There quite some bugs in certain corner cases. Dropping of obsolete
axes was not working correctly, roll over could cause obsolete axes
to not drop. The tests are much more stringent now as well.
Overhauls `HistoryContainer` in prep for support of more than one frequency.
Major changes:
- Methods/variables referring to "day" have been renamed/generalized.
- `current_day_panel` became `buffer_panel`, which is now a `RollingPanel`
- `prior_day_panel` became a dictionary mapping `Frequency` objects to
"digest panels", which are instances of `RollingPanel`.
- Hard-coded daily rollover replaced with a notion of a "current window" for
each unique frequency managed by the panel.

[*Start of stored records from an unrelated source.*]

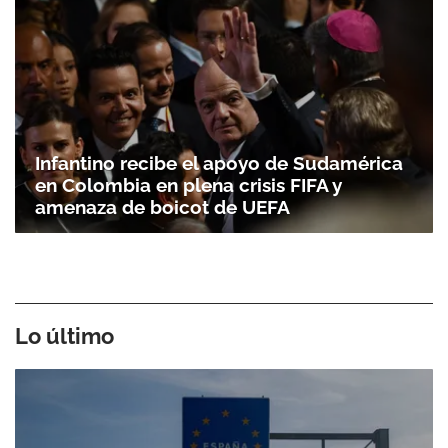
Infantino recibe el apoyo de Sudamérica
en Colombia en plena crisis FIFA y
amenaza de boicot de UEFA
Lo último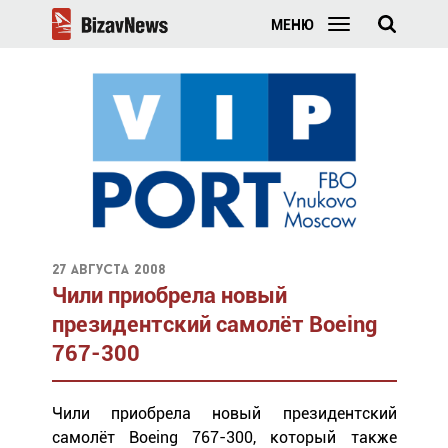
МЕНЮ
27 августа 2008
Чили приобрела новый
президентский самолёт Boeing
767-300
Чили приобрела новый президентский
самолёт Boeing 767-300, который также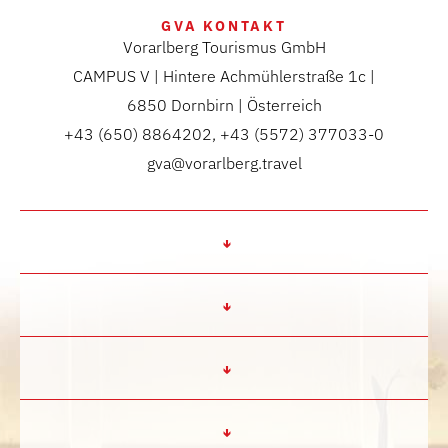
GVA KONTAKT
Vorarlberg Tourismus GmbH
CAMPUS V | Hintere Achmühlerstraße 1c |
6850 Dornbirn | Österreich
+43 (650) 8864202, +43 (5572) 377033-0
gva@vorarlberg.travel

- When the end of the current window is reached for a given frequency, we
compute an aggregate bar (code refers to this as a "digest"), which is
appended to a panel associated with that frequency.
- Window rollover dates are managed by a pair of dictionaries,
`cur_window_starts` and `cur_window_closes`. The `Frequency` class is
responsible for computing window bounds based on the open/close of the
previous window.
- Semantic change to the `open_price` field: `open_price` now always
contains the price of the first trade occurring in the given window.
Previously it contained the price of the first minute in the window,
returning NaN it the security happened not to trade in the first minute.